After reading this story I spent about 30 seconds worrying that my ipad was broken because the display was now tinted pink. Even a restart didn't fix it. Then I realized.
Never seen this before, I enjoyed it.
Tangent: I've always had a strong appreciation for stories which have smart protagonists - even if the actual actions being taken by the protagonists are, on second thought, not quite the genius strategic moves that the author intended them to be. I think that at a fundamental level this is because reading stories like this requires more or less putting yourself into the shoes of a superintelligence to even determine if what they are doing is optimal or not, and after the story finishes when you go back to coding, reading, or playing music you still have the lingering thought patterns of a being which is, in some stories, many times more intelligent than you. It's a very useful state to be in, but for some reason when I stop reading books like that for a bit it becomes harder and harder to sustain over time. Does anyone else experience something like this?

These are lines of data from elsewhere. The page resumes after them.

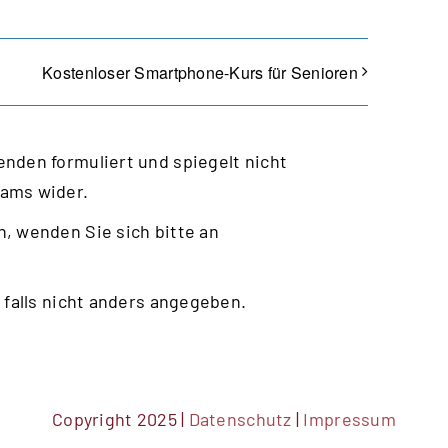
Kostenloser Smartphone-Kurs für Senioren
nden formuliert und spiegelt nicht
eams wider.
, wenden Sie sich bitte an
 falls nicht anders angegeben.
Copyright 2025 |
Datenschutz
|
Impressum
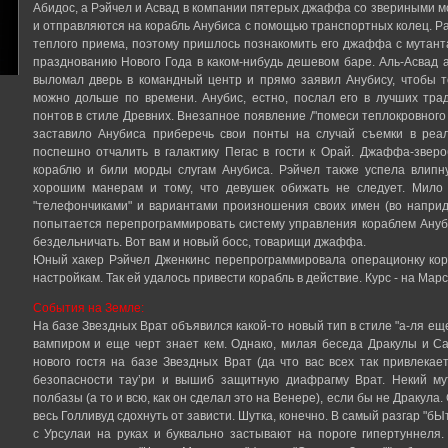
Абидос, а Рэйчел и Асвад в компании пятерых джаффа со звериными 
и отправляются на корабль Анубиса с помощью транспортных колец. Р
теплого приема, поэтому пришлось познакомить его джаффа с мутант
празднованию Нового Года в каком-нибудь дешевом баре. Аль-Асвад 
выломал дверь в командный центр и прямо заявил Анубису, чтобы т
можно дольше по времени. Анубис, естно, послал его в лучших тра
понтов в стиле Древних. Внезапное появление /"помеси теплокровного 
заставило Анубиса приберечь свои понты на случай съемки в реал
поспешно отчалить в галактику Пегас в гости к Орай. Джаффа-звер
кораблю и били морды слугам Анубиса. Рэйчел также успела влипн
хорошим манерам и тому, что девушек обижать не следует. Мило
"телефончиками" и вариантами произношения своих имен (во наприд
попытается перепрограммировать систему управления кораблем Ануб
бездельничать. Вот вам и новый босс, товарищи джаффа.
Юный хакер Рэйчел Дженкинс перепрограммировала операционку кора
настройкам. Так ей удалось привести корабль в действие. Курс - на Марс
События на Земле:
На базе Звездных Врат объявился какой-то новый тип в стиле "а-ля ещ
вампиром и еще черт знает кем. Однако, милая беседа Дракулы и 
нового гостя на базе Звездных Врат (да что вас всех так привлекае
безопасности тау’ри и вышиб защитную диафрагму Врат. Некий му
полбазы (а то и всю, как он сделал это на Венере), если бы не Дракула
весь Голливуд сдохнуть от зависти. Шутка, конечно. В самый разгар "б
с Урсулаи на руках и буквально застывают на пороге гипертуннеля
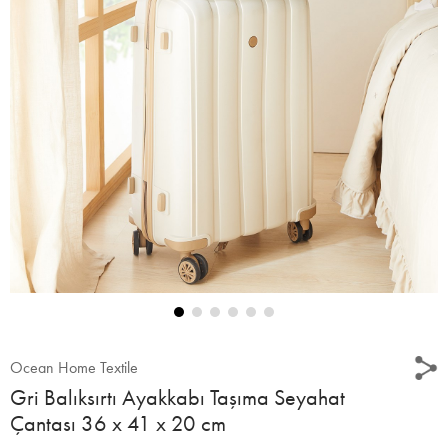
Ocean Home Textile
Gri Balıksırtı Ayakkabı Taşıma Seyahat
Çantası 36 x 41 x 20 cm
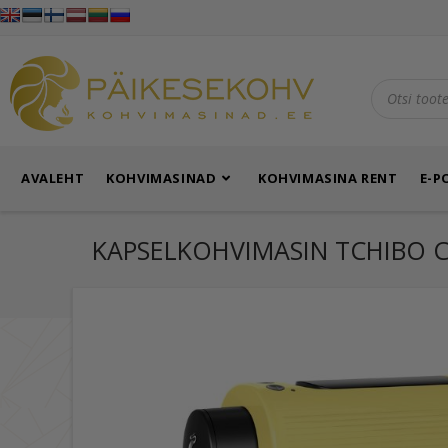
AVALEHT
KOHVIMASINAD
KOHVIMASINA RENT
E-P
KAPSELKOHVIMASIN TCHIBO C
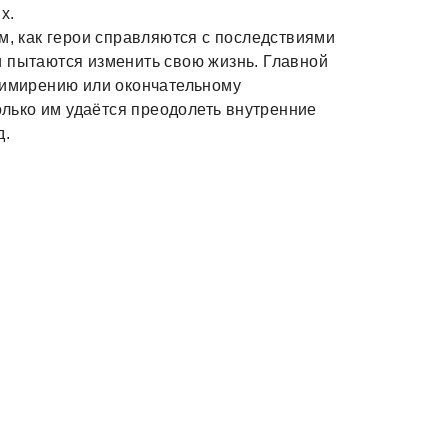
х.
м, как герои справляются с последствиями
и пытаются изменить свою жизнь. Главной
римирению или окончательному
колько им удаётся преодолеть внутренние
д.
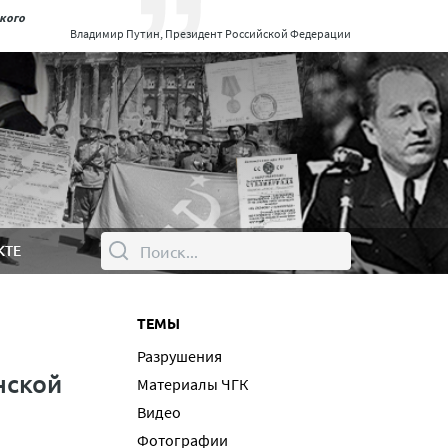
ского
Владимир Путин, Президент Российской Федерации
КТЕ
ТЕМЫ
Разрушения
нской
Материалы ЧГК
Видео
Фотографии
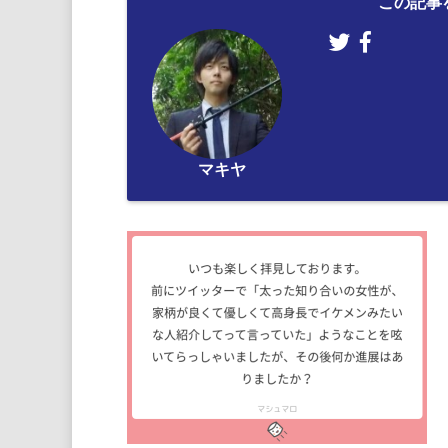
この記事
マキヤ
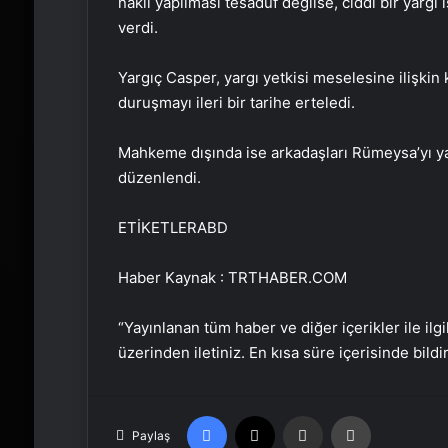
nakil yapılması tesadüf değilse, ciddi bir yargı 
verdi.
Yargıç Casper, yargı yetkisi meselesine ilişkin 
duruşmayı ileri bir tarihe erteledi.
Mahkeme dışında ise arkadaşları Rümeysa’yı ya
düzenlendi.
ETİKETLERABD
Haber Kaynak : TRTHABER.COM
“Yayınlanan tüm haber ve diğer içerikler ile ilgil
üzerinden iletiniz. En kısa süre içerisinde bildi
Facebook
X
Email'den paylaş
Yaz
Paylaş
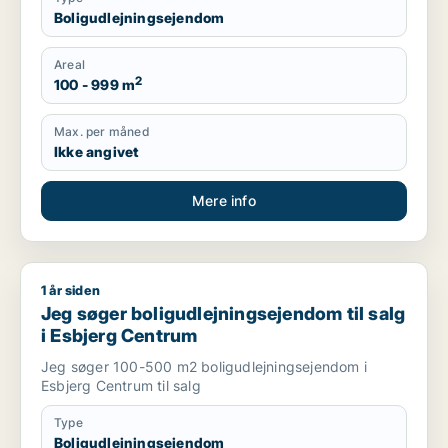
Boligudlejningsejendom
Areal
2
100 - 999 m
Max. per måned
Ikke angivet
Mere info
1 år siden
Jeg søger boligudlejningsejendom til salg i Esbjerg Centrum
Jeg søger boligudlejningsejendom til salg
i Esbjerg Centrum
Jeg søger 100-500 m2 boligudlejningsejendom i
Esbjerg Centrum til salg
Type
Boligudlejningsejendom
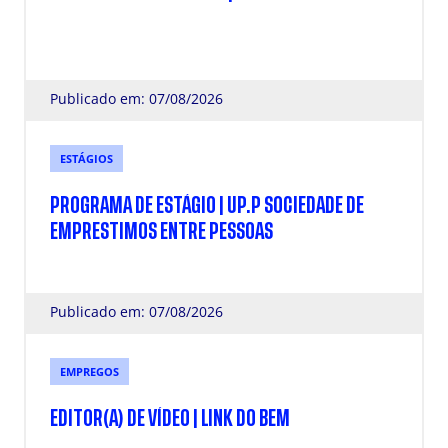
Publicado em: 07/08/2026
ESTÁGIOS
PROGRAMA DE ESTÁGIO | UP.P SOCIEDADE DE
EMPRESTIMOS ENTRE PESSOAS
Publicado em: 07/08/2026
EMPREGOS
EDITOR(A) DE VÍDEO | LINK DO BEM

Yeah. That's one nice thing about Eliezer's fiction, when he writes a smart character, he actually tries to come up with smart decisions for them to make. Though I guess it's easier to have the character pull the solution out of a hat if you designed the puzzle yourself.
I read it recently. I liked it overall but found the ending a bit strange/unsatisfying. Did anyone else have that experience?
What's unsatisfying to me is when I can find holes in a strategy presumably concocted by a superintelligence.
I thought the obvious solution to the ending was gur gjb bs gurz jbexvat gbtrgure, fvapr gurl frrz gb or trggvat rkcbaragvny orarsvgf sebz pbbcrengvba vs gurl jbex unys gurve gvzr ba gur bguref cevbevgl vg jbhyq fgvyy or n arg tnva. Nyfb, gur onfvyvfx fglyr oenva fuhgqbja jbeq jnf pbzcyrgryl bhg bs gur oyhr ng gur raq.
http://www.infinityplus.co.uk/stories/under.htm?2. 15-30 min read time, rated "pretty good" by me.
There are a couple of interesting features of this story that I would like to discuss - but I don't want to introduce any spoilers, so I'll just leave this here for now.